--- begin RECORDS SUPPLIED ---

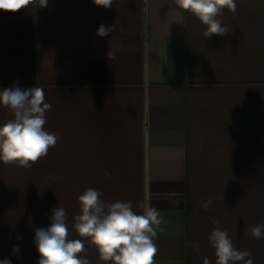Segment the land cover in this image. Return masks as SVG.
Wrapping results in <instances>:
<instances>
[{"label": "crops", "instance_id": "crops-1", "mask_svg": "<svg viewBox=\"0 0 264 264\" xmlns=\"http://www.w3.org/2000/svg\"><path fill=\"white\" fill-rule=\"evenodd\" d=\"M236 4L218 17L233 32L208 39L175 0L0 11V90L16 81L43 88L44 128L59 137L30 168L0 161V260L38 264L35 229L62 207L69 239H84L80 255L112 264L73 227L78 197L92 188L137 214L138 202L159 211L155 264H215V227L264 264V238L247 231L264 223V0ZM115 23L108 36L95 34ZM11 118L0 106V125ZM201 198L212 200L207 210Z\"/></svg>", "mask_w": 264, "mask_h": 264}, {"label": "clouds", "instance_id": "clouds-1", "mask_svg": "<svg viewBox=\"0 0 264 264\" xmlns=\"http://www.w3.org/2000/svg\"><path fill=\"white\" fill-rule=\"evenodd\" d=\"M93 3L107 9L113 5V0H93ZM29 4L43 8L47 7L48 0H0V11L16 12ZM175 4L206 26V39L212 35L226 36L233 32L218 17L225 9L235 13L236 0H175ZM116 30V23L111 26L100 24L95 34L103 38ZM107 56L108 59H115L113 53L108 52ZM0 106L6 107L13 117L0 125V161L30 168L46 157L49 149L59 140L55 133L44 128L46 112L51 108L45 100L44 89H21L16 81L13 86L0 90ZM100 197L101 193L92 188L79 195L80 214L74 217L73 225L78 235L89 240L103 262L155 264L154 257L158 251L155 244L156 229L162 223L159 211L138 202L137 207L143 209V213L137 214L130 201L107 203ZM223 198V194L217 197L222 201ZM211 204V199L201 198L199 206L207 210ZM67 219L66 210L57 207L52 210L50 226L35 229L34 243L40 257L38 264H90L87 258L80 255L86 252L84 239H69ZM213 224L219 225V221L214 219ZM247 231L254 239L264 238V223L250 226ZM17 239L22 237L17 236ZM208 242L214 249L215 264H255L249 251H241L234 246L226 229L215 227ZM193 248L199 251V244L194 243ZM19 252L20 247L14 245L12 254L17 255ZM0 264H11V260L5 258L0 260ZM203 264L212 262L205 257Z\"/></svg>", "mask_w": 264, "mask_h": 264}]
</instances>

--- end RECORDS SUPPLIED ---

● **TASK REQUIREMENTS**
Repeat every line of the records above verbatim, leaving out the pictures.

● **RESPONSE FOR THIS EXERCISE**
Segment the land cover in this image. Return masks as SVG.
Wrapping results in <instances>:
<instances>
[{"label": "crops", "instance_id": "crops-1", "mask_svg": "<svg viewBox=\"0 0 264 264\" xmlns=\"http://www.w3.org/2000/svg\"><path fill=\"white\" fill-rule=\"evenodd\" d=\"M236 4L218 17L233 32L208 39L175 0L0 11V90L16 81L43 88L44 128L59 137L30 168L0 161V260L38 264L35 229L62 207L69 239H84L80 255L112 264L73 227L78 197L92 188L137 214L138 202L159 211L155 264H215V227L264 264V238L247 231L264 223V0ZM115 23L108 36L95 34ZM11 118L0 106V125ZM201 198L212 200L207 210Z\"/></svg>", "mask_w": 264, "mask_h": 264}, {"label": "clouds", "instance_id": "clouds-1", "mask_svg": "<svg viewBox=\"0 0 264 264\" xmlns=\"http://www.w3.org/2000/svg\"><path fill=\"white\" fill-rule=\"evenodd\" d=\"M93 3L107 9L113 5V0H93ZM29 4L43 8L47 7L48 0H0V11L16 12ZM175 4L206 26V39L212 35L226 36L233 32L218 17L225 9L235 13L236 0H175ZM116 30V23L111 26L100 24L95 34L103 38ZM107 56L108 59H115L113 53L108 52ZM0 106L6 107L13 117L0 125V161L30 168L46 157L49 149L59 140L55 133L44 128L46 112L51 108L45 100L44 89H21L16 81L13 86L0 90ZM100 197L101 193L92 188L79 195L80 214L74 217L73 225L78 235L89 240L103 262L155 264L154 257L158 251L155 244L156 229L162 223L159 211L138 202L137 207L143 209V213L137 214L130 201L107 203ZM223 198V194L217 197L222 201ZM211 204V199L201 198L199 206L207 210ZM67 219L66 210L57 207L52 210L50 226L35 229L34 243L40 257L38 264H90L87 258L80 255L86 252L84 239H69ZM213 224L219 225V221L214 219ZM247 231L254 239L264 238V223L250 226ZM17 239L22 237L17 236ZM208 242L214 249L215 264H255L249 251H241L234 246L226 229L215 227ZM193 248L199 251V244L194 243ZM19 252L20 247L14 245L12 254L17 255ZM0 264H11V260L5 258L0 260ZM203 264L212 262L205 257Z\"/></svg>", "mask_w": 264, "mask_h": 264}]
</instances>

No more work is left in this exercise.